Temente a Deus, Noé deu origem a uma nova humanidade que, infelizmente, logo voltou-se para a impiedade. A lei foi dada ao povo de Israel dez séculos mais tarde.
Embora a morte sacrificial de Cristo seja oferecida como propiciação pelos pecados da humanidade inteira, somente os que a aceitam (“muitos” no texto) gozam de todo o seu benefício. Cristo representou e dá origem a todos os justificados (a nova criação), assim como Adão representou e deu origem a todos os pecadores (a velha criação).
É neste sentido que “Adão é figura daquele que havia de vir” (v. 14). A Bíblia ensina que toda a humanidade é pecadora, tanto em sua natureza como pela prática. Todos têm pais humanos, herdam o pecado dos pais e a ele acrescentam os seus por escolha própria.
A morte espiritual, que é a separação eterna de Deus, é a consequência imediata do pecado. Tendo morrido, é preciso “nascer de novo” para novamente ter comunhão com Deus e ninguém é capaz de fazer isto por si próprio. Como descendentes de Adão, todos estamos sujeitos ao juízo e à condenação porque somos pecadores por natureza, herdamos o pecado de Adão, e praticamos o pecado.
Mas Deus mesmo abriu o caminho, não só para o restabelecimento dessa comunhão, mas para efetivá-la por toda a eternidade, concedendo ao pecador a “vida eterna”. Para conseguir satisfazer a Sua justiça, Deus mandou o Seu Filho ao mundo para dar a Sua vida na cruz como substituto dos pecadores.
A salvação do pecado, bem como da sua penalidade, é oferecida gratuitamente a toda a humanidade através da fé no Senhor Jesus Cristo. Os que rejeitam a salvação pela fé em Cristo acrescentam ainda essa rejeição, que é o maior pecado de todos (João 3:18-19 e 3:36).
Quanto aos que nunca ouviram o Evangelho de Cristo, a sua situação será julgada por Deus, que é o Justo juiz. Todas as Suas decisões são retas e feitas com a maior equidade. O que nos parece ser um problema à nossa vista fraca e defeituosa, não é problema para Ele, e ninguém terá uma base legítima para opor à Sua decisão.

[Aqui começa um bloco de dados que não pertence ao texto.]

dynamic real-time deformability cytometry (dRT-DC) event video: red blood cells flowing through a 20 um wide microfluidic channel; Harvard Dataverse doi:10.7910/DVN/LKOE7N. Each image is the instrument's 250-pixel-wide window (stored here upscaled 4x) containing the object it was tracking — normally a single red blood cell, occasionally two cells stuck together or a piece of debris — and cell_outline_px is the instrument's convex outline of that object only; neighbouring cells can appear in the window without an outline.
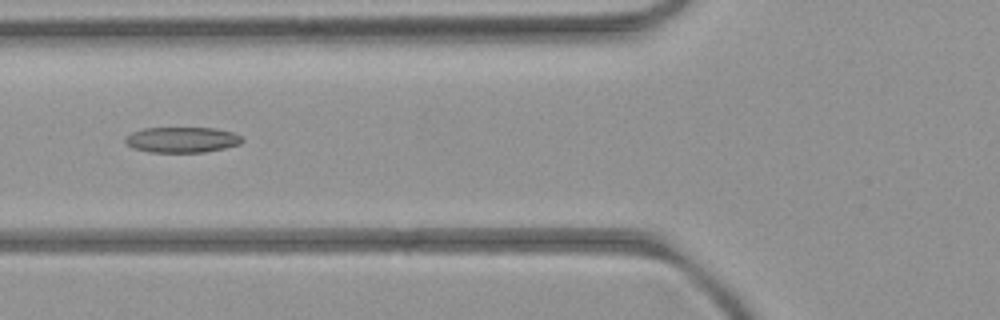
{"species": "common noctule bat (a hibernating species)", "species_latin": "Nyctalus noctula", "temperature_condition": "room temperature", "stored_images_in_passage": 5, "camera_frame_rate_fps": 3000, "um_per_image_px": 0.085, "animal": {"sex": "female", "body_mass_g": 21.9}, "frame": {"image": 1, "passage_image": 4, "time_ms": 3.333, "image_size_px": [1000, 320], "cell_outline_px": [[244, 140], [240, 144], [224, 148], [204, 152], [148, 152], [132, 148], [124, 140], [124, 136], [132, 132], [144, 128], [216, 128], [232, 132], [240, 136]], "centroid_in_image_um": [15.44, 11.88], "position_along_channel_um": 110.4, "area_um2": 17.46}}
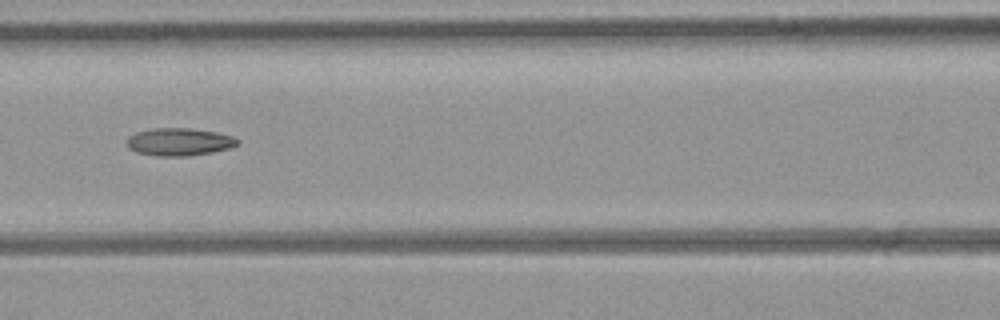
{"frame": {"image": 2, "passage_image": 5, "time_ms": 4.333, "image_size_px": [1000, 320], "cell_outline_px": [[240, 144], [228, 148], [212, 152], [188, 156], [156, 156], [136, 152], [128, 148], [128, 136], [136, 132], [156, 128], [192, 128], [216, 132], [232, 136], [240, 140]], "centroid_in_image_um": [15.25, 12.06], "position_along_channel_um": 151.4, "area_um2": 17.86}}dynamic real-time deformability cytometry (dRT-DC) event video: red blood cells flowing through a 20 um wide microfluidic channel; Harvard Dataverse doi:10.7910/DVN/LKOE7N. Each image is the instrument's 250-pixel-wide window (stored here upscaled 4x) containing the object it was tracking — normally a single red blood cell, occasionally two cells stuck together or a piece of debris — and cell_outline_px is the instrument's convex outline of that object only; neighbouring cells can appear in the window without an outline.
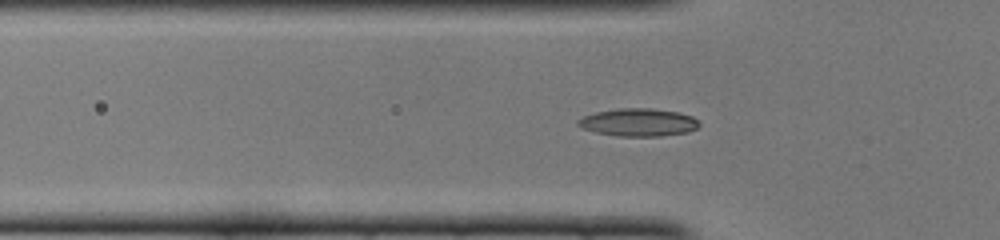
{"species": "common noctule bat (a hibernating species)", "species_latin": "Nyctalus noctula", "temperature_condition": "cold", "stored_images_in_passage": 50, "camera_frame_rate_fps": 3000, "um_per_image_px": 0.085, "animal": {"sex": "female", "body_mass_g": 22.0, "forearm_length_mm": 56.7}, "frame": {"image": 1, "passage_image": 16, "time_ms": 5.0, "image_size_px": [1000, 240], "cell_outline_px": [[700, 124], [696, 128], [688, 132], [660, 136], [616, 136], [596, 132], [584, 128], [576, 124], [576, 120], [584, 116], [596, 112], [616, 108], [652, 108], [680, 112], [692, 116]], "centroid_in_image_um": [54.26, 10.39], "position_along_channel_um": 71.5, "area_um2": 19.65}}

A morte de Cristo foi singularíssima pois a Sua morte não foi consequência do pecado de Adão, como no caso do resto da humanidade. Sendo perfeito em Sua humanidade, sem pecado, não estava sujeito à morte. Ele deu a Sua vida voluntariamente, e ao morrer fisicamente o seu espírito foi ao Seol, o lugar dos mortos, à parte destinada aos justos chamado Paraíso, que os judeus chamavam de “seio de Abraão” (Salmo 16:10, Lucas 23:43, Atos 2:27, 31).

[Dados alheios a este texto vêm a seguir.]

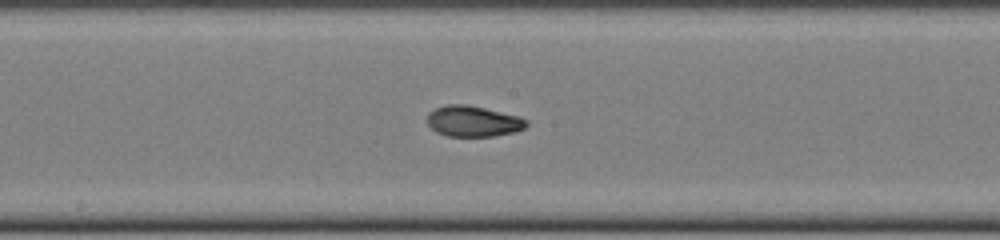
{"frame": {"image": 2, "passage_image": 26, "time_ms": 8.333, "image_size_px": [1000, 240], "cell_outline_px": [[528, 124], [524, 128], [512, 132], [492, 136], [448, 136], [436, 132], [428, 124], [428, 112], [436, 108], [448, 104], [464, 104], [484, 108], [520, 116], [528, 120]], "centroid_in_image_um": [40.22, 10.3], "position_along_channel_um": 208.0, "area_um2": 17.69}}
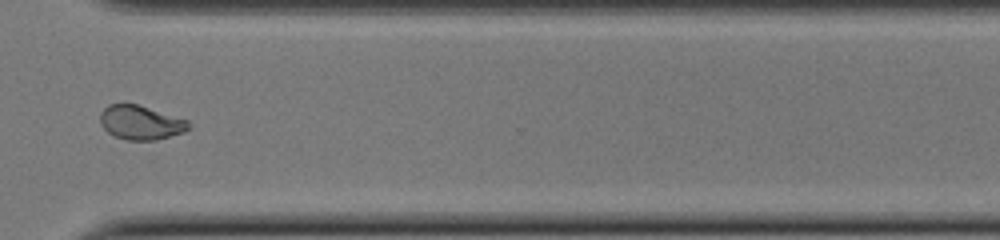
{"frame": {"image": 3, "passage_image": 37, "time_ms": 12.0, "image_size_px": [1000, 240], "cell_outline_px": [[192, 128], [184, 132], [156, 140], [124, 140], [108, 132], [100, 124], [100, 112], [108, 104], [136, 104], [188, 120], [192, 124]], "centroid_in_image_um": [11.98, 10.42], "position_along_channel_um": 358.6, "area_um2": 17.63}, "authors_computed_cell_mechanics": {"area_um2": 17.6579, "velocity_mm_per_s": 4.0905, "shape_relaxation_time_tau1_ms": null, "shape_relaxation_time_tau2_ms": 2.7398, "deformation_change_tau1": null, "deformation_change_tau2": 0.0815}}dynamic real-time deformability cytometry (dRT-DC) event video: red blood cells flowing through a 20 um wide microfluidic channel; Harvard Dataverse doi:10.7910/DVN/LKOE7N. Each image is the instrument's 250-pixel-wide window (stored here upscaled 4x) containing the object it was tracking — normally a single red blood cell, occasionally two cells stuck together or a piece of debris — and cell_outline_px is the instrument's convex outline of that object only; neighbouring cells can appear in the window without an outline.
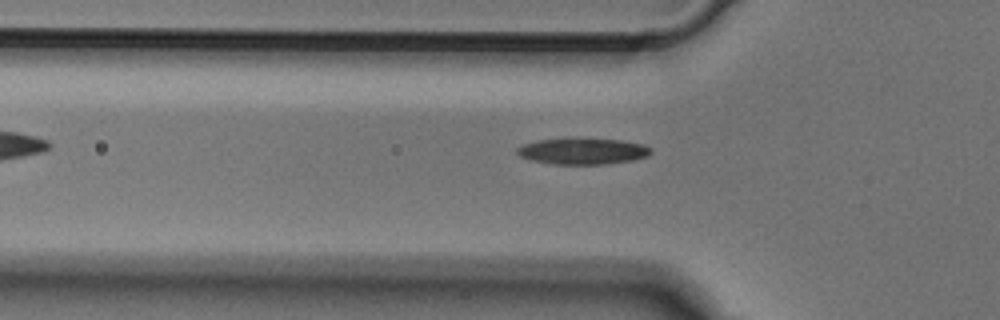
{"species": "Egyptian fruit bat (a non-hibernating species)", "species_latin": "Rousettus aegyptiacus", "temperature_condition": "cold", "stored_images_in_passage": 38, "camera_frame_rate_fps": 3000, "um_per_image_px": 0.085, "animal": {"sex": "male"}, "frame": {"image": 1, "passage_image": 3, "time_ms": 0.667, "image_size_px": [1000, 320], "cell_outline_px": [[652, 152], [648, 156], [632, 160], [604, 164], [552, 164], [532, 160], [520, 156], [516, 152], [516, 148], [524, 144], [540, 140], [568, 136], [620, 140], [644, 144], [652, 148]], "centroid_in_image_um": [49.53, 12.82], "position_along_channel_um": 76.3, "area_um2": 20.98}}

Tinha, portanto, condições de dar a sua vida voluntariamente como preço pela remissão do pecado dos homens, tendo levado sobre Si o castigo que devíamos pagar, como o cordeiro dos sacrifícios da lei de Moisés. O preço que pagou foi aceito por Deus, que nos deu prova disso ao ressuscitá-lo após três dias.
Depois de ressuscitar, Jesus Cristo subiu à presença de Deus levando consigo o Paraíso com os seus habitantes (Efésios 4:8). Ele é suficiente para uma justificação muito mais abundante do que apenas da condenação pelo pecado de Adão, pois:
Enquanto o julgamento veio pela ofensa de um só homem (Adão), a justificação pela graça alcança muitas ofensas (cometidas pela multidão dos que poem a sua fé em Cristo).
Por meio da ofensa de um só reinou a morte, mas por meio de um só, Jesus Cristo, os que recebem a justificação pela graça reinarão em vida: não só receberão a vida eterna, como também posição de autoridade.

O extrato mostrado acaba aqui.